Caixin
Nov 10, 2021 06:43 AM
WORLD

U.S. Resumes Visa Services in China After Reopening Borders

The United States reopened its border to international travelers on Nov. 8 after barring them for nearly two years
The United States reopened its border to international travelers on Nov. 8 after barring them for nearly two years

The U.S. embassy and consulates in China resumed regular visa services as the country reopened its border to international travelers after barring them for nearly two years under Covid-19 restrictions.

Vaccinated international travelers are allowed to travel to the U.S. with a negative Covid-19 test taken within 72 hours before their flights, said David Meale, chargé d’affaires of the U.S. embassy in Beijing, at a press conference Tuesday. Proof of vaccinations authorized by the World Health Organization, including the ones produced by Sinopharm and Sinovac, are accepted, according to Meale.

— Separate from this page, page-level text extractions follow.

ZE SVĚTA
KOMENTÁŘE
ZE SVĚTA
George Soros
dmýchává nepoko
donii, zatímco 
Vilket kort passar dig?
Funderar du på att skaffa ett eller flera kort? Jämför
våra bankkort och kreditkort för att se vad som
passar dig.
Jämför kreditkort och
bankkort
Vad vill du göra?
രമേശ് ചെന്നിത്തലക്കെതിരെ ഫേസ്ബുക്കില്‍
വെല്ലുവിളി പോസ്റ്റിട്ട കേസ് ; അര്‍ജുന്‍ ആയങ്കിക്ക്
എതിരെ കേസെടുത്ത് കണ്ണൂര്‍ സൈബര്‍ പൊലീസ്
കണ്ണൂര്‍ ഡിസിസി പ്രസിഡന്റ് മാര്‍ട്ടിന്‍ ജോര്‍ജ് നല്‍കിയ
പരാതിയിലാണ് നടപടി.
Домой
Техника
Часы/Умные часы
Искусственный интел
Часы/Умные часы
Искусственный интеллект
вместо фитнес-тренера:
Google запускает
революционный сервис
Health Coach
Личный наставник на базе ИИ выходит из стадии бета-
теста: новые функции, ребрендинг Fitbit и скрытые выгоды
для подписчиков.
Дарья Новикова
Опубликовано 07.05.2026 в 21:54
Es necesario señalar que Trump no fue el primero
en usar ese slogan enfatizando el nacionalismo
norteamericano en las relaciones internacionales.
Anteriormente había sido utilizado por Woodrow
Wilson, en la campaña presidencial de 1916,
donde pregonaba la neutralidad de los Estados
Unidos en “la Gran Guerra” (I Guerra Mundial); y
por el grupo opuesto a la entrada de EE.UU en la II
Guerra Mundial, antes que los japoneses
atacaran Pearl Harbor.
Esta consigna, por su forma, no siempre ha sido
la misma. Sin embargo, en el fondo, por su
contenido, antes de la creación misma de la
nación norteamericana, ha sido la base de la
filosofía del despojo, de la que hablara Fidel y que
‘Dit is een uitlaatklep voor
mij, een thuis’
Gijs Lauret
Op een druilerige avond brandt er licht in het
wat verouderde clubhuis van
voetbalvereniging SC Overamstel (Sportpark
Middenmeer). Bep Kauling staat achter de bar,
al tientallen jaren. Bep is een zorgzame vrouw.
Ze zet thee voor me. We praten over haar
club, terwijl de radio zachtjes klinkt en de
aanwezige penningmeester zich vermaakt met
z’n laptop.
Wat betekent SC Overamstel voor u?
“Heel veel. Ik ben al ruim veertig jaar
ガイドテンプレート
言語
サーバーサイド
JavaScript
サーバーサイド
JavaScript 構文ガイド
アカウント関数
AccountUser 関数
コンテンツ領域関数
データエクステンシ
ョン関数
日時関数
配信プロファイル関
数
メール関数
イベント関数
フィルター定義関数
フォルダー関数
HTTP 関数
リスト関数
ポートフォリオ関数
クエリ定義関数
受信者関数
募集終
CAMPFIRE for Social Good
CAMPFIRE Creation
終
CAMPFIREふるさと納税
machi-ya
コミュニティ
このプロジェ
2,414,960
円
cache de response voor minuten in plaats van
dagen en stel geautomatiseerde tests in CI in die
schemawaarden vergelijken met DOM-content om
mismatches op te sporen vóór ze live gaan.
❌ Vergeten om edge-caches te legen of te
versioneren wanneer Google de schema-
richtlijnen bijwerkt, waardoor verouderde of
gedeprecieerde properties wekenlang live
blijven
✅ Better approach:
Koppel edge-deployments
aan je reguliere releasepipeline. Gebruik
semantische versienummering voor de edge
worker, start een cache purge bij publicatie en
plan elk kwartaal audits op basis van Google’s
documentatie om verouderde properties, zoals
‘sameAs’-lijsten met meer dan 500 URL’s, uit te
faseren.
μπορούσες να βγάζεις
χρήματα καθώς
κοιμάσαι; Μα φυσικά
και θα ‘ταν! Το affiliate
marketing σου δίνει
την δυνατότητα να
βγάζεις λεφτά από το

Unvaccinated travelers can also apply for U.S. visas, though they will need to show a negative Covid-19 test within the previous 24 hours upon boarding, said Consul General Sharon Ann Weber. All travelers are not required to quarantine upon arrival in the U.S. as long as they test Covid-19 negative, Weber said.

Amid the Covid-19 pandemic, the U.S. embassy and consulates in China canceled the vast majority of in-person appointments for immigrant and nonimmigrant visa processing more than 18 months ago. In May, visa appointments for Chinese students planning to study at American universities were resumed after the U.S. lifted travel restrictions for students from China and several other countries.

Resuming international travel to the United States bolsters people-to-people ties between the U.S. and China, Meale said, while there’s “a sense of optimism that the two countries are resuming multi-level exchanges.” Meale cited recent phone calls between American and Chinese leaders and communications on climate change.

Meale said he hopes China visas for U.S. citizens could be normalized “sooner than later” because “Americans are very interested in traveling to China.” He said his two sons would like to visit China by next summer.

Asked to comment on the rising cases of repatriation of Chinese students, Meale said the U.S. promotes “legitimate student travel,” but not all visa applications will be approved after adjudication.

The U.S. is the top destination for Chinese students to study abroad. About 370,000 Chinese students are studying in the U.S., accounting for one-third of international students there. More than 90,000 student visas have been issued in China since May last year, according to Weber, who acknowledged that the number during a similar period before the pandemic was “far more,” without giving a total.

In August, nearly 30 Chinese students and visiting fellows to the U.S. encountered difficulties entering the country, with many reporting rough handling during interrogation and search, according to statistics from China’s Foreign Ministry.

China urges the U.S. to stop such practices and provide necessary conditions for people-to-people and cultural exchanges between the two countries as well as education cooperation, Foreign Ministry spokesman Wang Wenbin said Nov. 3 at a press conference.

China has also repeatedly opposed American travel restrictions on Chinese Communist Party members. Former President Donald Trump’s administration in December issued rules restricting travel to the U.S. of Communist Party members and their families, reducing the maximum valid length of business and tourist visas from 10 years to one month.

The U.S. has no updates on this policy, Meale said.